I am terribly confused with this. No, not with your solution, but my understanding that I developed while reading about this. Here it goes:

The problem asks about Heronian isosceles triangles, right ? (Integral sides and integral area).

Now as per the wiki: http://en.wikipedia.org/wiki/Integer_triangle#Isosceles_Heronian_triangles

All isosceles heronian triangles satisfy those equations (please see he wiki). If we solve the euations, we get u^2 – 3*v^2 = 1 for b > a and

and 3v^2 – u^2 = 1 for a > b.

Now the second equation is a negative Pell’s equation which is not solvable for the coefficient 3. So how do we get triangles with a > b ?

I am clueless where my understanding is going wrong.

Any help ?

I arrive at the same conclusion as you do. I can also see for the case of b > a, you arrive at the same Pell’s equation as I do in the blog post. But for the other case it differs.

Hey,

I looked at your answer (after days of frustration of not getting the right one myself), and noticed that it is quite odd. Shouldn’t the answer be closer to 1 billion? The prompt asks for the sum of the perimeters of each triangle such that the sum does not exceed one billion. So why isn’t the answer much higher? My algorithm keeps getting 996784416.

The obvious answer is that because all the triangles that match the criteria are apparantly rather small. The more profound answer I have no clue about.

Your code gives the result 7876380 which is not correct. Where 518408346 came from? A little bit of debugging shows that you are counting such values like (5,5,4) which is wrong. Might it be that you somehow made a mistake?

I took a different approach that boiled down to an interactive dynamic programming style solution of sorts.

The area of an isosceles triangle is (b/4)(4a^2-b^2)^0.5 where b is the length of the base and a is the length of the two equal sides.

In the problem b = a+1 or a-1. So I asked it I know value a which provides a solution what is the next solution likely to look like. Since the square root in the equation for the area must be an integer the only way this is going to happen is if the next larger triangle is roughly twice the size of the previous one. But with the division by four in the equation the next larger actually needs to be on the order of four times as large to also get the integer area. I did not expect an exact ration of four due to how the a+1 and a-1 come into play. But it told me where to look for a pattern.

So I located by brute force the first several solutions. I looked at the ratio of the size of the triangles. It came out in the range of a ratio of 3.7320 to 3.7325. It number is not fixed and oscillated due to the a+1 and a-1 component of the question. So locating the next larger triangle invoked a simple brute force search in the range of 3.7320 to 3.7325 time the previous triangle dimensions. That significantly reduced number of possibilities that needed to be considered.

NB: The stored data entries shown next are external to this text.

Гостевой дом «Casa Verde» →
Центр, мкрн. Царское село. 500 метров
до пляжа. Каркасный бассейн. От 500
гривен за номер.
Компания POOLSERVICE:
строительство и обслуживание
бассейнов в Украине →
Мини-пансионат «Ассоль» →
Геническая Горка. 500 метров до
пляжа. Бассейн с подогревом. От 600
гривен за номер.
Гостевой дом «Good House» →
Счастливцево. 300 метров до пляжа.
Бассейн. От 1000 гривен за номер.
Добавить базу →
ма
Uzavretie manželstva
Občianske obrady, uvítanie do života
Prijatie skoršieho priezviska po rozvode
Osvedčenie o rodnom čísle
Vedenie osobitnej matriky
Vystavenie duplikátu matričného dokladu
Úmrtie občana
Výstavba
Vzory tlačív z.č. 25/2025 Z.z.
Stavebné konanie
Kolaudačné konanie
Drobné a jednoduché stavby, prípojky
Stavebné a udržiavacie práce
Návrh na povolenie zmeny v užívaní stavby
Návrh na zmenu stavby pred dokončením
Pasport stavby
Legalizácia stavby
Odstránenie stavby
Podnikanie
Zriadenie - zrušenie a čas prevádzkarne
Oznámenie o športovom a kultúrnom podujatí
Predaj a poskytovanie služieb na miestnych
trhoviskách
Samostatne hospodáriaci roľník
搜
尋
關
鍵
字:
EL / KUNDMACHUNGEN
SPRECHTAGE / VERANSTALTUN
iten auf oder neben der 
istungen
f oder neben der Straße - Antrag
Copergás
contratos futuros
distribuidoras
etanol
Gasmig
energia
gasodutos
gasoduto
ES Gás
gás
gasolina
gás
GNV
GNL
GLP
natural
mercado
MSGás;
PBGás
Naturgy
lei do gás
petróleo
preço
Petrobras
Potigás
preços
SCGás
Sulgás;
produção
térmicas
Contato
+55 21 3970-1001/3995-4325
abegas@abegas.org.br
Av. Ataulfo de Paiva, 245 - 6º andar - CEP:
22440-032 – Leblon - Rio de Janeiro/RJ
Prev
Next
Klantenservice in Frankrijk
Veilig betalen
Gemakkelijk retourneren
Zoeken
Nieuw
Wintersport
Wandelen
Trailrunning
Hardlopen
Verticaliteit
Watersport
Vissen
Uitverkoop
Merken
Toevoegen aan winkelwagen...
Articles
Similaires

Hmm, interesting. I would not have thought to solve it that way. Given the requirement of integral side lengths and area, I immediately thought of right triangles and pythagorean triples; in order for both the side lengths and area to be integral, you would need to have two right triangles with integral side lengths back to back. And of course the 5-5-6 almost equilateral example is simply two 3-4-5 right triangles back to back along the 4 side.

So we need to find pythagorean triples (a, b, c) with a < b < c and abs(2a – c) = 1 or abs(2b – c) = 1 (although it turns out the second condition is never true when arranging a < b < c). If you follow the parent-child relationships for the tree of pythagorean triples, each time only one of the 3 children will have abs(2a – c) = 1. If the parent has 2a – c = 1, then the child will have -2a + c = 1 (or vice versa) when you expand the formulae for the child triple. And the perimeter of the resulting almost equilateral, then, is 2(a + c).

The python code is very brief and runs in 15 usec.